His own situation was lamentable, he disclosed as we picked our way among the claws and tentacles of sea-creatures and the spikes of vegetables whose flesh was so difficult of access that I feared I was trying, given my ignorance of social graces, to eat table ornaments. He told us he came from Sythiphore, which we had never heard of, but whose natives are victims of slanders on their customs and religion. Had he not denied that his people were descended from sharks, I might have overlooked how widely his eyes bulged in his flat face, or what thin lips he partly masked with his beard.
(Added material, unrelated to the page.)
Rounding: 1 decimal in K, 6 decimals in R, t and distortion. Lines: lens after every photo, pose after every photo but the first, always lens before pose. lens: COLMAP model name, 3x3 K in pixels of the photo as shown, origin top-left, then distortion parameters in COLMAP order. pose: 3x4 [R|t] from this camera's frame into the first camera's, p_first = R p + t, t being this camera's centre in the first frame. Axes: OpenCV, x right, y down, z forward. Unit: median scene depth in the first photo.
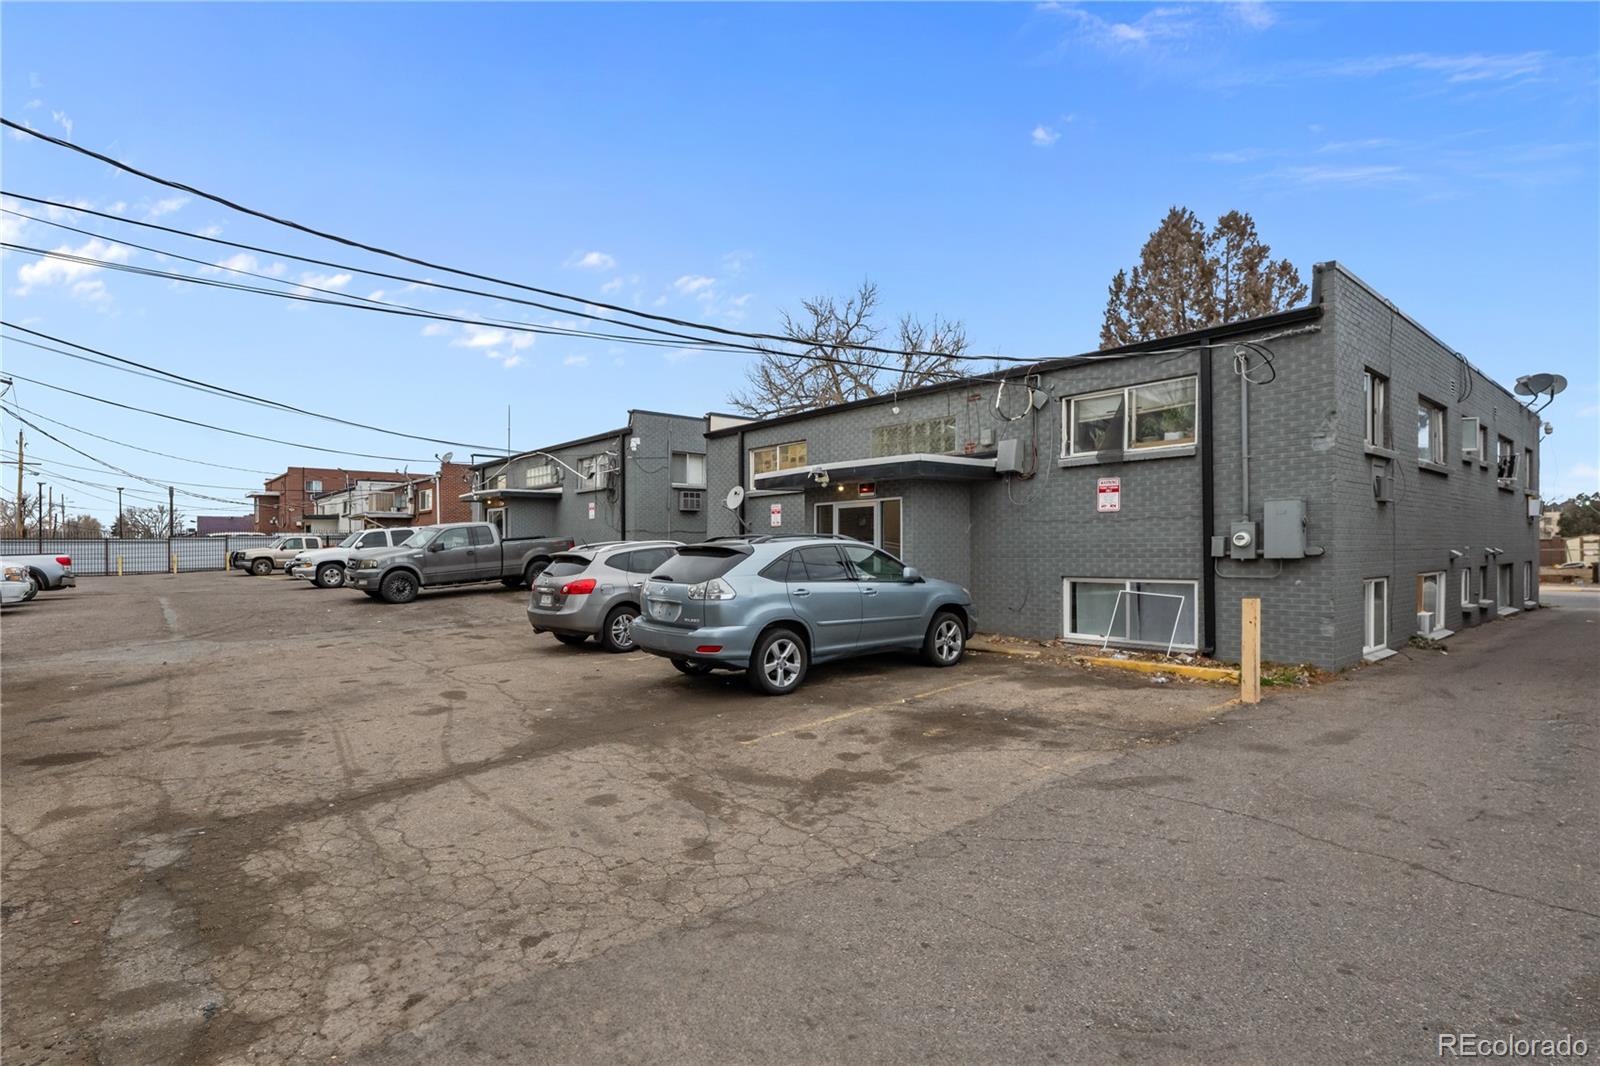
lens RADIAL K [[786.4, 0, 791.5], [0, 786.4, 540.6], [0, 0, 1]] dist [0.000471, -0.000092]
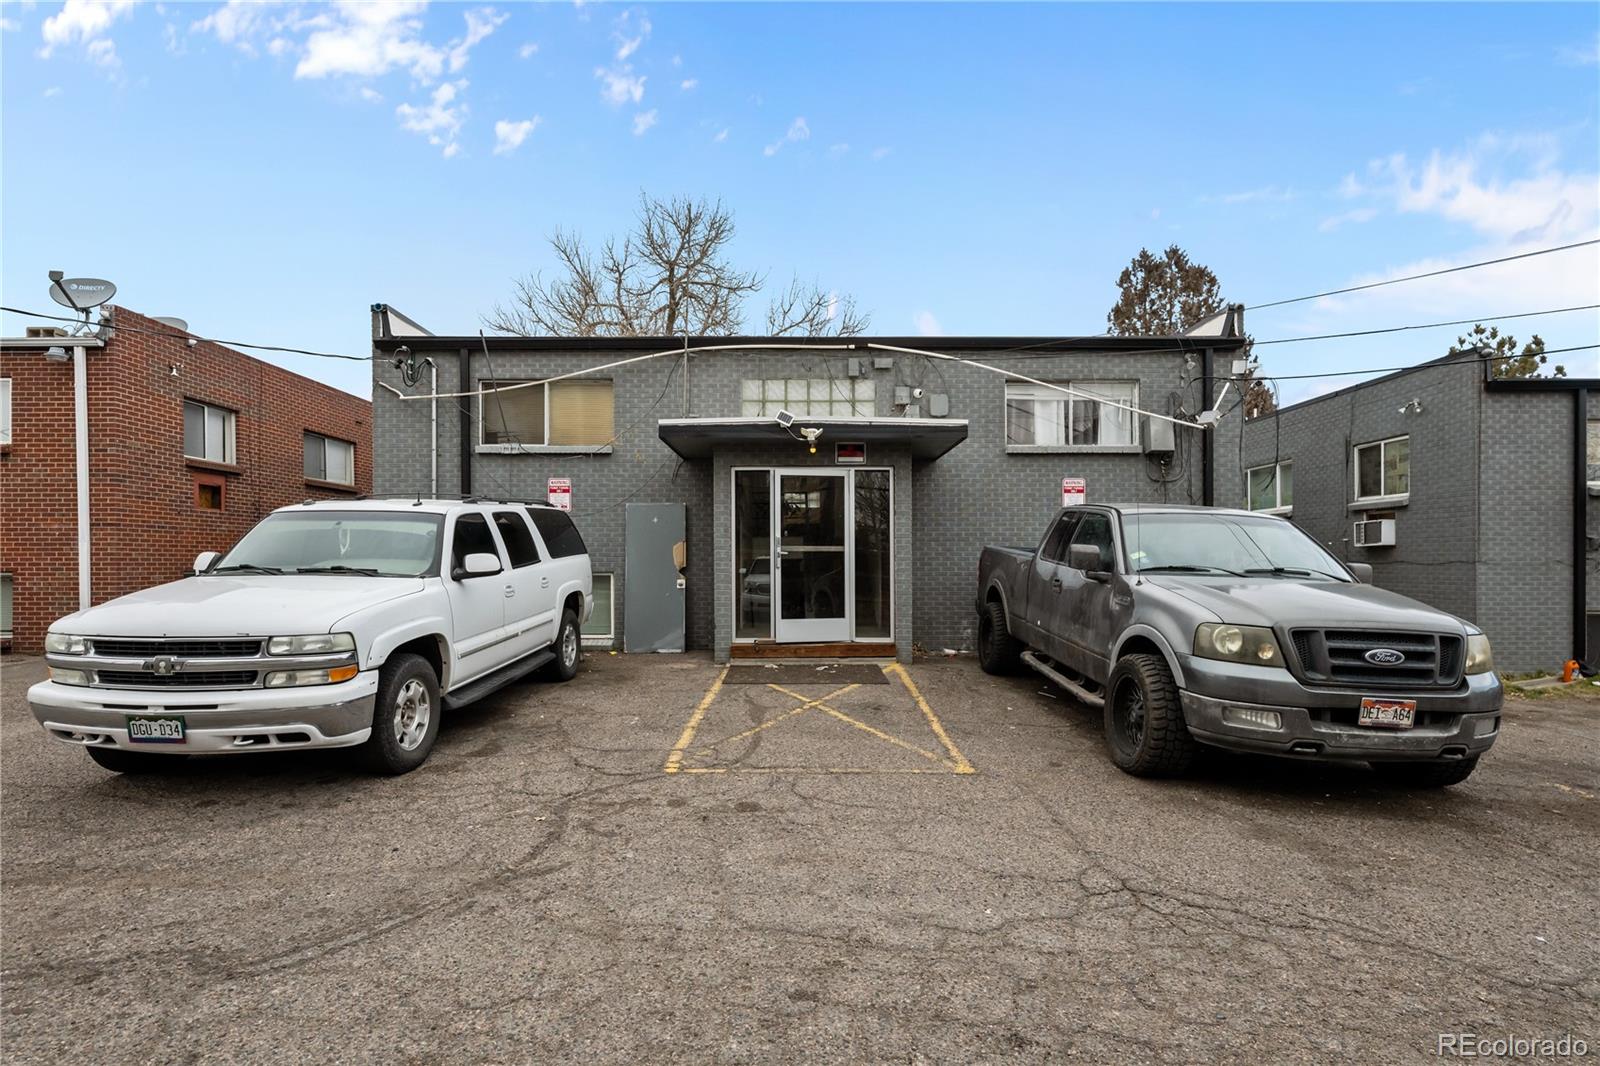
lens RADIAL K [[744.2, 0, 798.5], [0, 744.2, 526.1], [0, 0, 1]] dist [0.004776, 0.000373]
pose [[0.624600, 0.016764, 0.780765, -0.534771], [-0.007958, 0.999854, -0.015101, 0.017089], [-0.780904, 0.003219, 0.624643, 0.648827]]
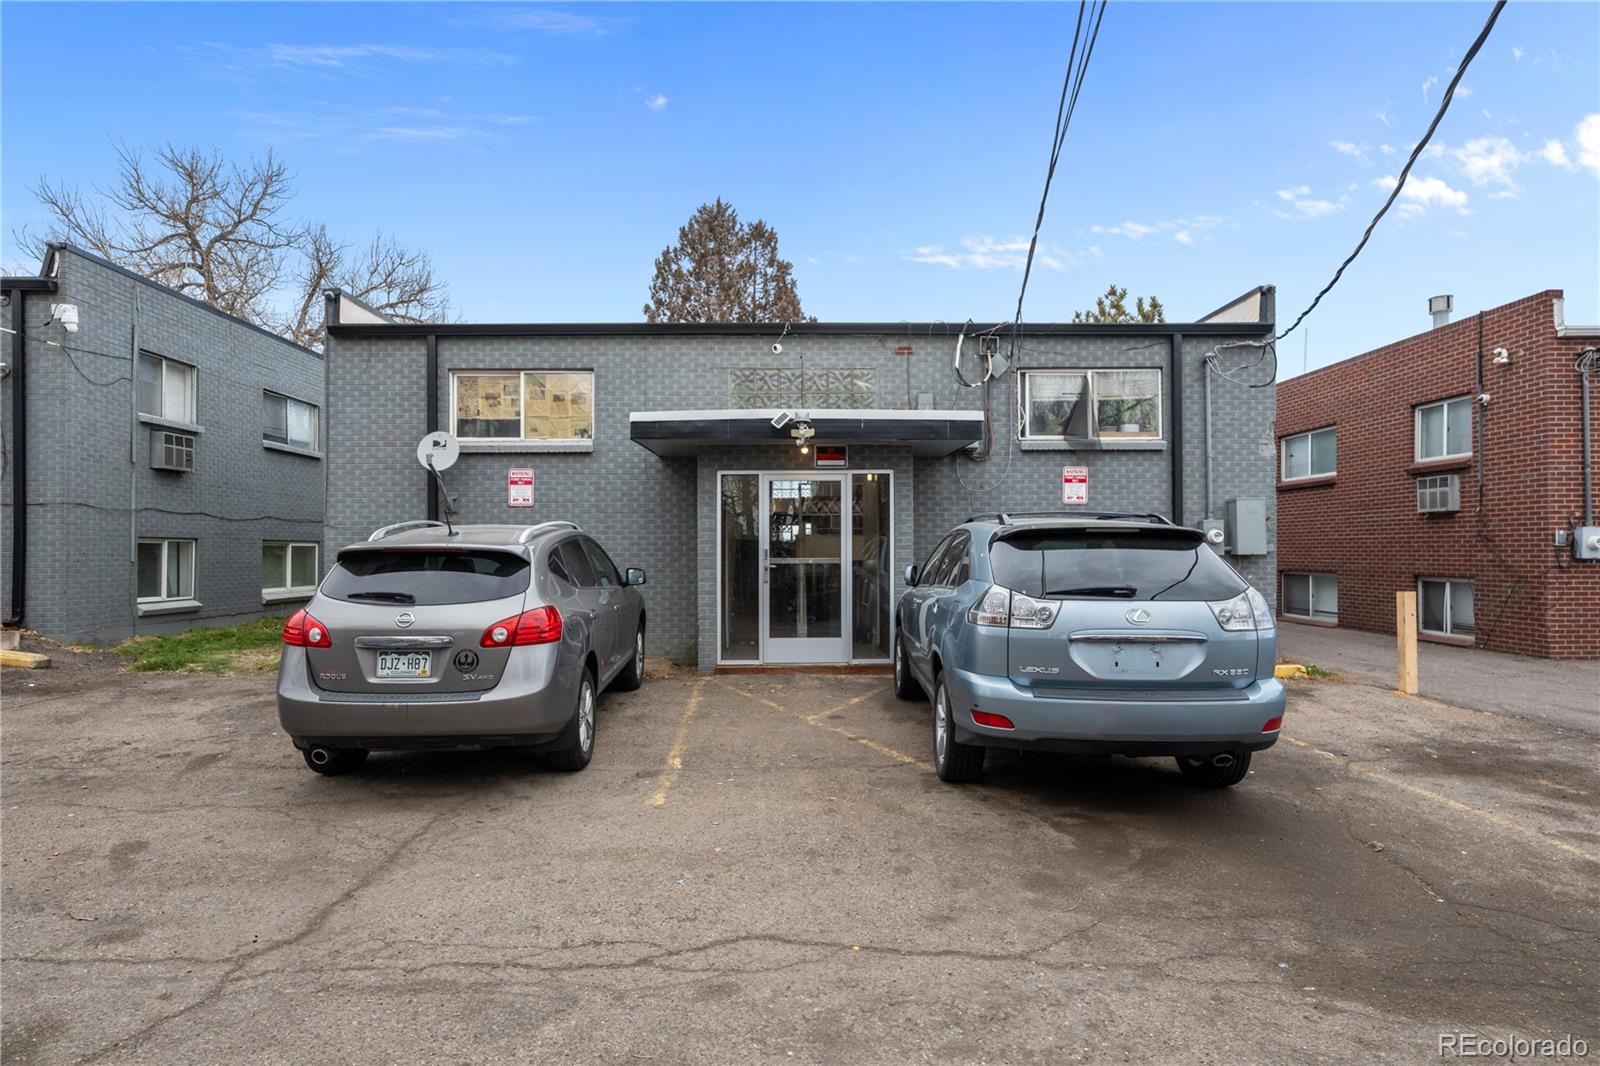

“You wouldn’t believe the lies my neighbors whispered about me, just because I spend my time reading books and pottering in my garden—”
“Where are they all?” Dendra asked.
“They died, I suppose, or left. We seldom spoke, as I cared nothing for their japes and follies.”
“And why do you read books and potter in your garden?”
“Why, young man, because I’m a passionate botanist! It took study, as well as hard work, to produce the apples that tempted you, and can you deny they were delicious? Do you know of any other gardener who can grow sarcophage or selenotropes in Crotalorn? Have you ever before seen necrophiliums blooming so gloriously any farther north than Fandragord?”